Womanindonesia.co.id – Putra bungsu Presiden Republik Indonesia Joko Widodo, Kaenag Pangarep melangsungkan akad nikah dengan kekasihnya Erina Gudono pada Sabtu (10/12) di Daerah Istimewa Yogyakarta (DIY).
Dalam prosesi pernikahan tersebut terdapat beberapa aturan yang mesti diperhatikan oleh para tamu undangan, seperti motif batik yang tak boleh atau dilarang digunakan saat menghadiri acara sakral tersebut.
Lantas, motif batik seperti apakah yang dilarang dipakai ke pernikahan Kaesang tersebut? Berikut ulasannya.
Motif Batik yang Dilarang Dipakai Ke Pernikahan Kaesang
Para tamu yang menghadiri proses pernikahan Kaesang tidak diperkenankan memakai batik motif parang atau lereng.

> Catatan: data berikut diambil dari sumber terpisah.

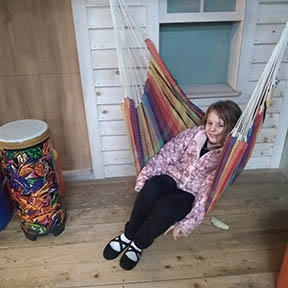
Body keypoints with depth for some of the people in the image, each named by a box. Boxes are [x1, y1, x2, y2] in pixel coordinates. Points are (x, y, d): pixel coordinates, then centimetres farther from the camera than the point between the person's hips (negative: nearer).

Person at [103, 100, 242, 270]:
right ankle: (128, 235, -12)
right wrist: (145, 177, -14)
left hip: (190, 195, -3)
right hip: (172, 179, 3)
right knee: (152, 187, -31)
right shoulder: (194, 134, -3)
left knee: (167, 206, -34)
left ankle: (139, 244, -7)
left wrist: (186, 224, -23)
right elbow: (166, 155, -3)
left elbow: (207, 194, -18)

“Untuk masuk Puro Mangkunegaran nggak boleh pakai batik motif parang atau lereng,” ucap Gibran Rakabuming Raka, dilansir detikJateng, Senin (12/12).
Aturan tersebut langsung dari Kanjeng Gusti Pangeran Adipati Arya Mangkunegoro X. Menurutnya, hal tersebut memang sudah lama diatur dalam adat Mangkunegaran.
“Aturan dari Kanjeng Gusti (Mangkunegoro X) yang menyarankan. Aturan dari Puro,” kata Gibran.
Selain batik motif parang yang dilarang dipakai tamu pernikahan Kaesang, Ketua Komunitas Solo Societeit itu mengatakan ada motif lain yang pantang atau tidak boleh dipakai untuk menghadiri acara pernikahan.
Bila batik motif ini dipakai di acara pernikahan akan terkesan mendoakan sesuatu yang buruk.
Pemerhati sejarah Kota Solo, Dani Saptoni, menjelaskan motif batik parang hanya dipakai para raja. “Batik parang khusus untuk pakaian raja-raja, pangeran, keluarga inti raja. Motifnya miring-miring itu,” ujarnya.
Dani menjelaskan motif batik sangat banyak dan mengandung kesan sendiri-sendiri. Setiap motif batik punya kekhususan penggunaan maupun larangan penggunaannya. Sehingga masyarakat harus jeli saat akan memakai batik.
“Contohnya motif parang yang khusus untuk raja. Nganten nggo parang ora entuk. Dalam tradisi masyarakat Jawa itu perwujudan pertentangan eksistensi kerajaan Mataram zaman dulu. Parang dengan lereng sama,” terangnya.
Dalam tradisi Keraton Yogyakarta, batik motif parang, seperti Parang Rusak Barong, Parang Rusak Gendreh, Parang Klithik, Semen Gedhe Sawat Gurdha, Semen Gedhe Sawat Lar, Udan Liris, Rujak Senthe, Parang-parangan, Cemukiran, Kawung, dan Huk merupakan Awisan Dalem atau motif larangan. Berkaitan dengan hal tersebutt, penggunaannya pun terikat oleh aturan tertentu.
Dikutip dari laman resmi Karaton Ngayogyakarta Hadiningrat, aturan penggunaan motif parang tertuang dalam “Rijksblad van Djokjakarta” tahun 1927 tentang Pranatan Dalem Bab Jenenge Panganggo Keprabon Ing Kraton Nagari Yogyakarta.
Dalam nyamping atau bebet, aturan penggunaan motif parang sebagai batik larangan adalah sebagai berikut.
- Parang Rusak Barong ukuran lebih dari 10 cm hingga tak terbatas hanya boleh dikenakan oleh raja dan putra mahkota.
- Parang Barong ukuran 10-12 cm dipakai oleh putra mahkota, permaisuri, Kanjeng Panembahan dan istri utamanya, Kajeng Gusti Pangeran Adipati dan istri utamanya, putra sulung sultan dan istri utamanya, putra-putri sultan dari permaisuri, dan patih.
- Parang Gendreh ukuran 8 cm dipakai oleh istri sultan (ampeyan dalem), istri putra mahkota, putra-putri dari putra mahkota, Pangeran Sentana, para pangeran dan istri utamanya.
- Parang Klithik ukuran 4 cm ke bawah dipakai oleh putra ampeyan dalem, dan garwa ampeyan (selir putra mahkota), cucu, cicit/buyut, canggah, dan wareng.